I use CUDA because I’ve got an application that make a lot of calculation, and using CPU multithreading it takes like… too long.
So I use CUDA to accelerate this.

So basically my program will take in parameter a position of a satellite on the geostationnary orbit and “return” in an array 628319 position (every position spaced by 1E-5 rads) and I’ll use all those position in an other kernel that will take in parameters those positions, the cartesian coordinates of an earth station and a bunch of satelitte with their own orbital parameter. And for a given time I’ll calculate the position of the eart station and the position of all satellite and for each satellite I’ll determine the smallest angle formed by the eart station-geostationnary satellite-satellite

So on a previous test I had 2 satellite and approximately 67 000 000 timestep
The programe take 3.8sec to execute and 6.8s if I store the result. So… Even here I hit the watchdog timer set to 2 sec. It’s wy I needed to change it to an other value.

By the way, Thank for every response I learn something here !

You could compute half a gazillion time steps across multiple kernel launches, I don’t see a need why they would have to run within a single kernel launch. Example: I run Folding@Home on my home computer, which is GPU accelerated. While an entire simulation run can take up to 36 hours before it returns results to the F@H server, each individual kernel launch is only about 0.1 to 0.2 seconds.

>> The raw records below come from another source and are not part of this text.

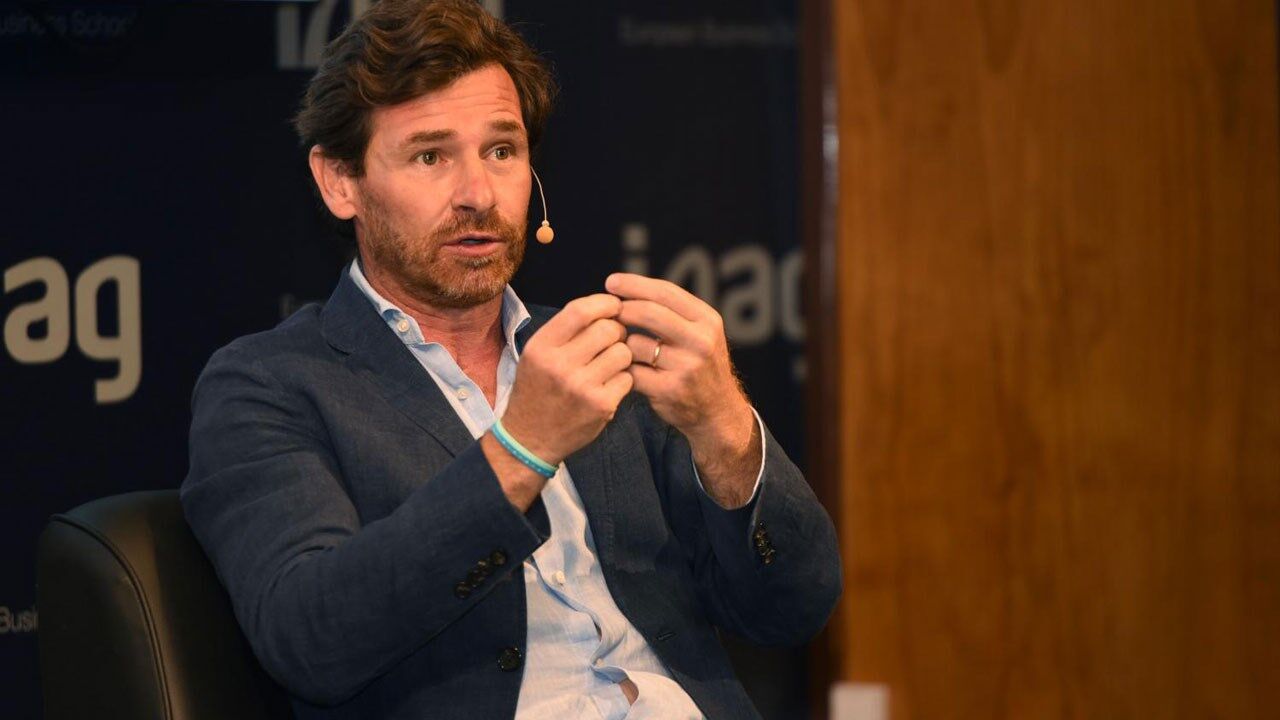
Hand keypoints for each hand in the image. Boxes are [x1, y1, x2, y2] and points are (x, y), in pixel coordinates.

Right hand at [501, 293, 633, 466]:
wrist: (529, 438)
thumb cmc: (537, 390)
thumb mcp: (537, 354)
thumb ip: (565, 330)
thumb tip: (605, 306)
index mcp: (541, 347)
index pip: (580, 310)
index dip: (604, 303)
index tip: (613, 306)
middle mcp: (560, 365)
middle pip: (608, 329)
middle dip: (617, 330)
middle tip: (612, 339)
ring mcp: (582, 387)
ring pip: (623, 352)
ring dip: (622, 354)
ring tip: (609, 363)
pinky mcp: (601, 406)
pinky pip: (628, 377)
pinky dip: (623, 378)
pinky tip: (609, 385)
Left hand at [606, 273, 758, 505]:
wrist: (717, 412)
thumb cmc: (699, 364)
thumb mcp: (699, 332)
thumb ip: (672, 311)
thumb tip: (626, 287)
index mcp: (707, 320)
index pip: (665, 292)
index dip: (634, 284)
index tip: (611, 282)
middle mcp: (701, 341)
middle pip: (648, 313)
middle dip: (622, 309)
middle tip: (608, 312)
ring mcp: (686, 367)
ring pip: (636, 344)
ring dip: (623, 345)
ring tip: (625, 349)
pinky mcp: (669, 390)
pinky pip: (632, 371)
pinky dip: (624, 368)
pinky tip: (625, 369)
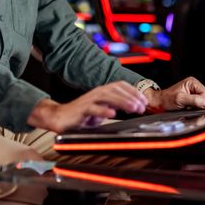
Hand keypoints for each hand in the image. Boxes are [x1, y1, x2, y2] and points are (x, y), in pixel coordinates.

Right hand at [27, 81, 146, 132]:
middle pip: (116, 89)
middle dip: (131, 97)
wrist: (59, 118)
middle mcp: (96, 93)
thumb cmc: (81, 115)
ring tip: (133, 108)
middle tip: (142, 106)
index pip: (120, 86)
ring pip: (107, 97)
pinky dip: (103, 111)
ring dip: (122, 102)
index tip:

Yeah But somewhere in your program you’ve got a loop ? And this loop is less efficient than a big kernel right ? I tested to launch multiple kernel and did not have really good result…

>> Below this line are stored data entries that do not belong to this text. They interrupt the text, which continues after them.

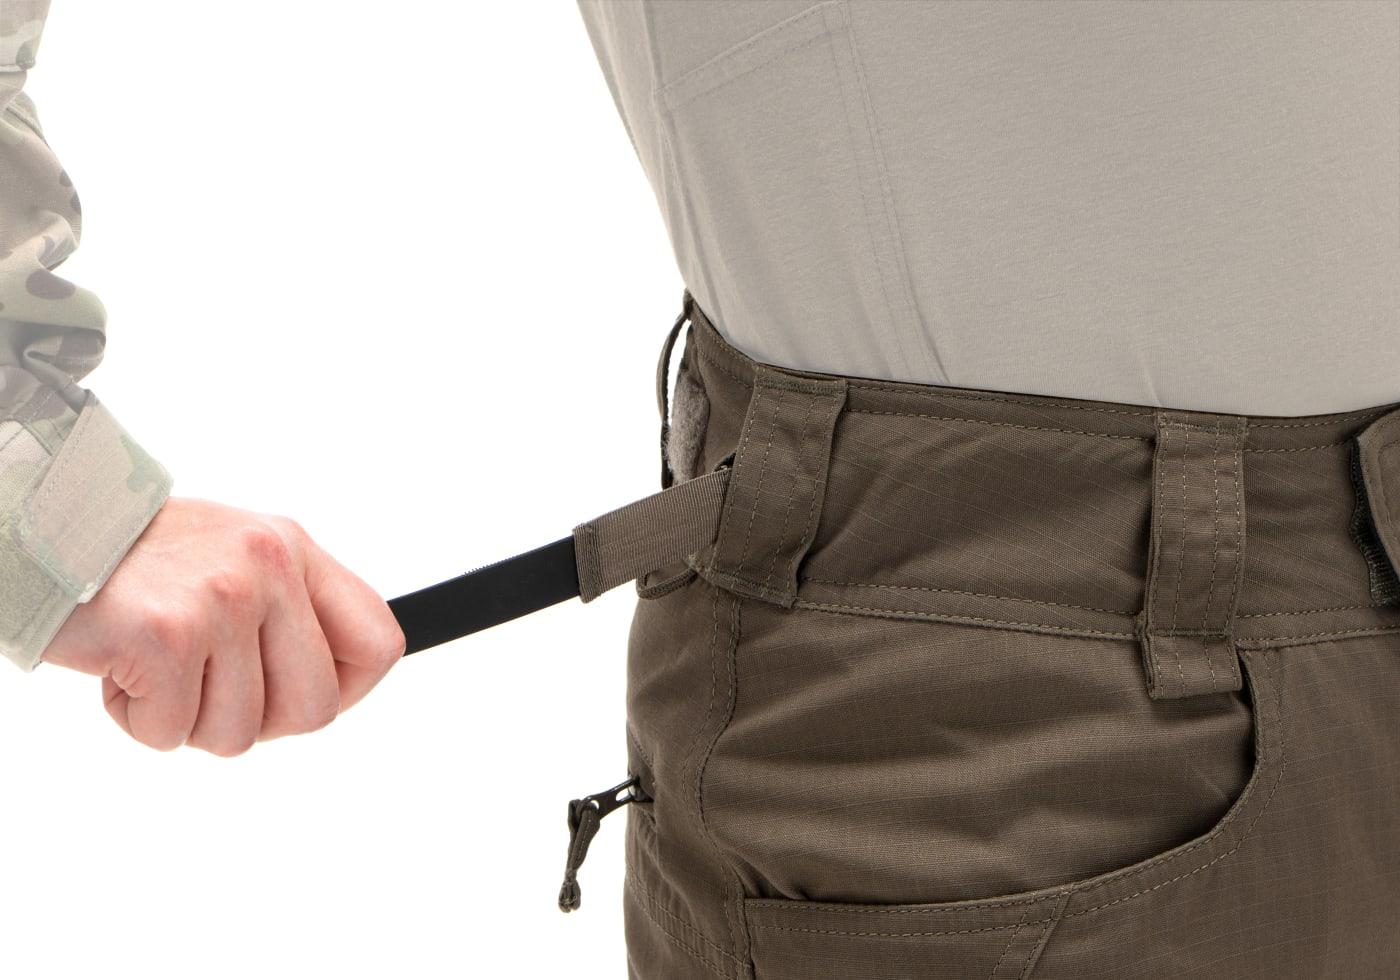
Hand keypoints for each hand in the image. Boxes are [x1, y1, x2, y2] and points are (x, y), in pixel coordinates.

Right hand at [43, 497, 405, 755]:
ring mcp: (222, 599)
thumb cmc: (135, 560)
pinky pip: (172, 732)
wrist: (37, 529)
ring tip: (154, 665)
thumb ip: (288, 609)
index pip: (380, 643)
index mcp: (296, 549)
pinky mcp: (167, 635)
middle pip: (314, 707)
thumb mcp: (235, 557)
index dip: (346, 691)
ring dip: (187, 719)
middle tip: (206, 689)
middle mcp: (270, 567)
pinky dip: (136, 720)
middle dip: (258, 722)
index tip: (296, 696)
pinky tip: (120, 668)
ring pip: (239, 733)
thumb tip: (335, 683)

It’s not my code, but yes, presumably Folding@Home is running a big simulation loop with hundreds of thousands of kernel launches. The loss in efficiency is negligible: 5-10 usec of kernel launch time versus 100-200 msec of kernel run time, that is an impact of <= 1/100 of one percent, or <= 13 seconds of overhead in 36 hours of wall-clock run time. The data stays resident on the GPU the entire time.